Overview

If you define a table with primary key, you can insert, update or delete records in the table.

Primary keys consist of a set of columns that contain unique values for each record. Paimon enforces data ordering by sorting the primary key within each bucket, allowing users to achieve high performance by applying filtering conditions on the primary key. See CREATE TABLE.

Bucket

Unpartitioned tables, or partitions in partitioned tables, are sub-divided into buckets, to provide extra structure to the data that may be used for more efficient querying.

Each bucket directory contains an LSM tree and its changelog files.

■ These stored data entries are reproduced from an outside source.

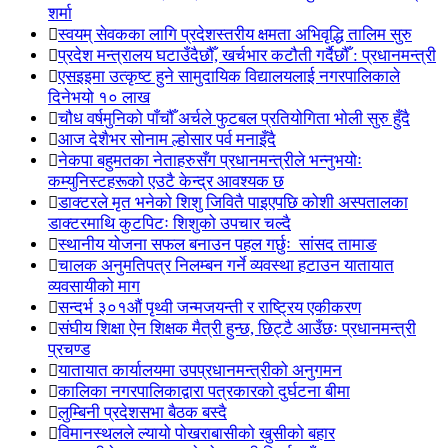
शर्मा
स्वयम् सेवकका लागि प्रदेशस्तरीय क्षमता अभिवृद्धि तालिम सुरु
प्रदेश मन्त्रालय घटाउँदैछौँ, खर्चभार कटौती गर्दैछौँ : प्रधानमन्त्री
एसइइमा उत्कृष्ट हुने सामुदायिक विद्यालयलाई नगरपालिकाले
दिनेभयो १० लाख
चौध वर्षमुनिको पाँचौँ अर्चले फुटबल प्रतियोगिता भोली सुरु हुँदै
आज देशैभर सोनाम ल्होसार पर्व मनाइँदै
नेकपा बहुमतका नेताहरुसँग प्रधानमन्त्रीले भन्नुभयोः
कम्युनिस्टहरूको एउटै केन्द्र आवश्यक छ
डाक्टरले मृत भनेको शिशु जिवितै पाइएपछि कोशी अस्पतालका
डाक्टरमाथि कुटपिटः शिशुको उपचार चल्दै
स्थानीय योजना सफल बनाउन पहल गर्छुः सांसद तामाङ
चालक अनुमतिपत्र निलम्बन गर्ने व्यवस्था हटाउन यातायात
व्यवसायीको माग
सन्दर्भ ३०१औं पृथ्वी जन्मजयन्ती र राष्ट्रिय एकीकरण
संघीय शिक्षा ऐन शिक्षक मैत्री हुन्छ, छिट्टै आउँछः प्रधानमन्त्री
प्रचण्ड
यातायात कार्यालयमा उपप्रधानमन्त्रीको अनुगमन
कालिका नगरपालिकाद्वारा पत्रकारको दुर्घटना बीमा
लुम्बिनी प्रदेशसभा बैठक बस्दै
विमानस्थलले ल्यायो पोखराबासीको खुसीको बहार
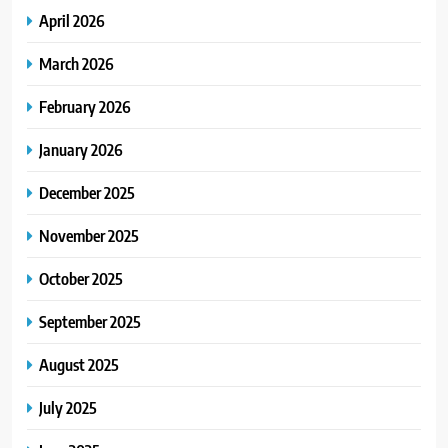
April 2026
March 2026
February 2026
January 2026
December 2025
November 2025
October 2025
September 2025
August 2025
July 2025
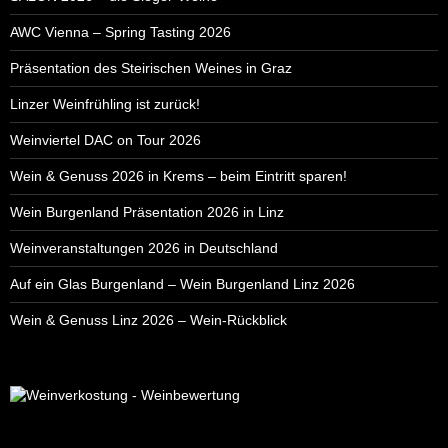
AWC Vienna – Spring Tasting 2026
Präsentation des Steirischen Weines in Graz
Linzer Weinfrühling ist zurück!
Weinviertel DAC on Tour 2026
Wein & Genuss 2026 in Krems – beim Eintritt sparen!
Wein Burgenland Präsentation 2026 in Linz
Weinveranstaltungen 2026 in Deutschland
Auf ein Glas Burgenland – Wein Burgenland Linz 2026
Wein & Genuss Linz 2026 – Wein-Rückblick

The range for a bucket is determined by the hash value of one or more columns in the records. Users can specify bucketing columns by providing the bucket-key option. If no bucket-key option is specified, the primary key (if defined) or the complete record will be used as the bucket key.

A bucket is the smallest storage unit for reads and writes, so the number of buckets limits the maximum processing parallelism. This number should not be too big, though, as it will result in lots of small files and low read performance. In general, the recommended data size in each bucket is about 200MB - 1GB.

Also, see rescale bucket if you want to adjust the number of buckets after a table is created.

LSM Trees

Paimon adapts the LSM tree (log-structured merge-tree) as the data structure for file storage. This documentation briefly introduces the concepts about LSM trees.

Sorted Runs

LSM tree organizes files into several sorted runs. A sorted run consists of one or multiple data files and each data file belongs to exactly one sorted run.

Records within a data file are sorted by their primary keys. Within a sorted run, ranges of primary keys of data files never overlap.

Overview - 图1

As you can see, different sorted runs may have overlapping primary key ranges, and may even contain the same primary key. When querying the LSM tree, all sorted runs must be combined and all records with the same primary key must be merged according to the user-specified merge engine and the timestamp of each record.

New records written into the LSM tree will be first buffered in memory. When the memory buffer is full, all records in memory will be sorted and flushed to disk. A new sorted run is now created.

Compaction

When more and more records are written into the LSM tree, the number of sorted runs will increase. Because querying an LSM tree requires all sorted runs to be combined, too many sorted runs will result in a poor query performance, or even out of memory.

To limit the number of sorted runs, we have to merge several sorted runs into one big sorted run once in a while. This procedure is called compaction.

However, compaction is a resource intensive procedure which consumes a certain amount of CPU time and disk IO, so too frequent compaction may in turn result in slower writes. It is a trade-off between query and write performance. Paimon currently adapts a compaction strategy similar to Rocksdb’s universal compaction.

By default, when Paimon appends records to the LSM tree, it will also perform compactions as needed. Users can also choose to perform all compactions in a dedicated compaction job. See dedicated compaction job for more info.

Record-Level expire

In compaction, you can configure record-Level expire time to expire records, you should configure:

  1. 'record-level.expire-time': time retain for records.
  2. 'record-level.time-field': time field for record level expire, it should be a seconds INT.

Expiration happens in compaction, and there is no strong guarantee to expire records in time.